Despite several mentions, the Somewhat Elusive Other Diversity Groups, which also get a mention several times, are never given any sunlight – a two page section on “The Place of Women and Diversity” describes gender issues at some length, without going on to tell us what the “and Diversity” part was referring to. Perhaps the three visibly non-Pākehā partners of the firm’s 35 could enlighten us. So I remain somewhat confused as to who exactly the important people are in the firm’s estimation.

Now let’s return to the proper interpretation of the proverb – the consideration of whakapapa. The parameters of the report clearly limit the whakapapa of Russell McVeagh, in restricting the review to a consideration of events coalescing around the terrible incidents of 2015/6. This seems disingenuous considering the repeated references to the “Work Hard Play Hard” firm culture.

Where did that culture come from? We know the firm had knowledge of other incidents dating back over 15 years, which while awful in and of themselves, are particularly significant as evidence of a long-term culture. By dismissing the relevance of such incidents as “historical”, the review fails to join the dots, whilst minimising the firm’s culpability by constructing wrongdoers as rogue operators on the one hand, whilst condemning the failure of leadership and framework of policies, standards and systems.

I don’t think on either interpretation of the proverb – the narrow view considering current employees, or the broader whakapapa view including previous employees, behaviours and the genesis of a harmful culture that a case is made for Russell McVeagh genuinely prioritising the interests of people. In contrast, there is a logical conclusion to be drawn that the firm placed the interests of people a very distant second place to the interests of the firm itself – its reputation, and bottom line, its ability to attract and retain high fee-paying clients.

What then would Meri Ngaroto make of the pa harakeke – the flax bush that is Russell McVeagh? I assume she would say that any number of those for whom the management and partners of the firm had responsibility were let down by them.

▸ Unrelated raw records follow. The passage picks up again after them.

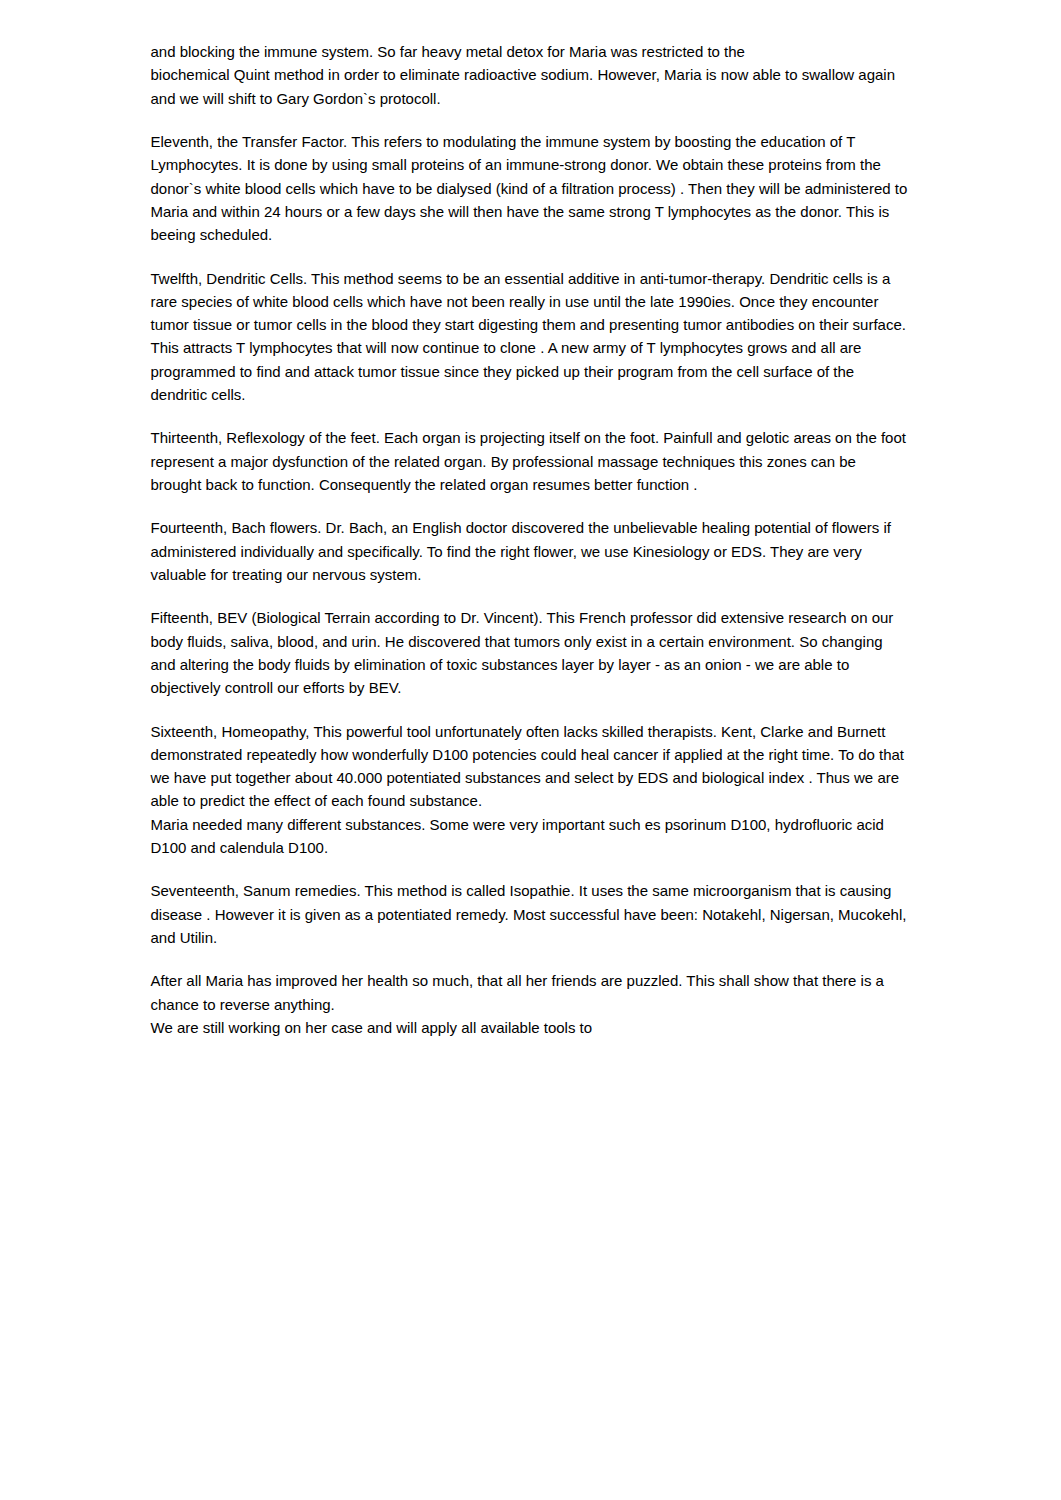and blocking the immune system. So far heavy metal detox for Maria was restricted to the
biochemical Quint method in order to eliminate radioactive sodium. However, Maria is now able to swallow again and we will shift to Gary Gordon`s protocoll.
Eleventh, the Transfer Factor. This refers to modulating the immune system by boosting the education of T Lymphocytes. It is done by using small proteins of an immune-strong donor. We obtain these proteins from the donor`s white blood cells which have to be dialysed (kind of a filtration process) . Then they will be administered to Maria and within 24 hours or a few days she will then have the same strong T lymphocytes as the donor. This is beeing scheduled.
Twelfth, Dendritic Cells. This method seems to be an essential additive in anti-tumor-therapy. Dendritic cells is a rare species of white blood cells which have not been really in use until the late 1990ies. Once they encounter tumor tissue or tumor cells in the blood they start digesting them and presenting tumor antibodies on their surface. This attracts T lymphocytes that will now continue to clone . A new army of T lymphocytes grows and all are programmed to find and attack tumor tissue since they picked up their program from the cell surface of the dendritic cells.
Thirteenth, Reflexology of the feet. Each organ is projecting itself on the foot. Painfull and gelotic areas on the foot represent a major dysfunction of the related organ. By professional massage techniques this zones can be brought back to function. Consequently the related organ resumes better function .
Fourteenth, Bach flowers. Dr. Bach, an English doctor discovered the unbelievable healing potential of flowers if administered individually and specifically. To find the right flower, we use Kinesiology or EDS. They are very valuable for treating our nervous system.
Fifteenth, BEV (Biological Terrain according to Dr. Vincent). This French professor did extensive research on our body fluids, saliva, blood, and urin. He discovered that tumors only exist in a certain environment. So changing and altering the body fluids by elimination of toxic substances layer by layer - as an onion - we are able to objectively controll our efforts by BEV.
Sixteenth, Homeopathy, This powerful tool unfortunately often lacks skilled therapists. Kent, Clarke and Burnett demonstrated repeatedly how wonderfully D100 potencies could heal cancer if applied at the right time. To do that we have put together about 40.000 potentiated substances and select by EDS and biological index . Thus we are able to predict the effect of each found substance.
Maria needed many different substances. Some were very important such es psorinum D100, hydrofluoric acid D100 and calendula D100.
Seventeenth, Sanum remedies. This method is called Isopathie. It uses the same microorganism that is causing disease . However it is given as a potentiated remedy. Most successful have been: Notakehl, Nigersan, Mucokehl, and Utilin.
After all Maria has improved her health so much, that all her friends are puzzled. This shall show that there is a chance to reverse anything.
We are still working on her case and will apply all available tools to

In other words, the rito or vulnerable “baby stems” were not protected by the awhi rito – those outer leaves or senior members of the family. Perhaps the review could have taken the harakeke metaphor further in taking lessons from the tikanga or rituals associated with flax.

As any weaver will tell you, when harvesting flax it is crucial for the sustainable life of the plant that only the outer leaves are taken – the ultimate parental sacrifice, to ensure the health and wellbeing of the larger entity. The findings and recommendations of the report may ultimately be propping up a plant that requires more fundamental than a little watering and a trim.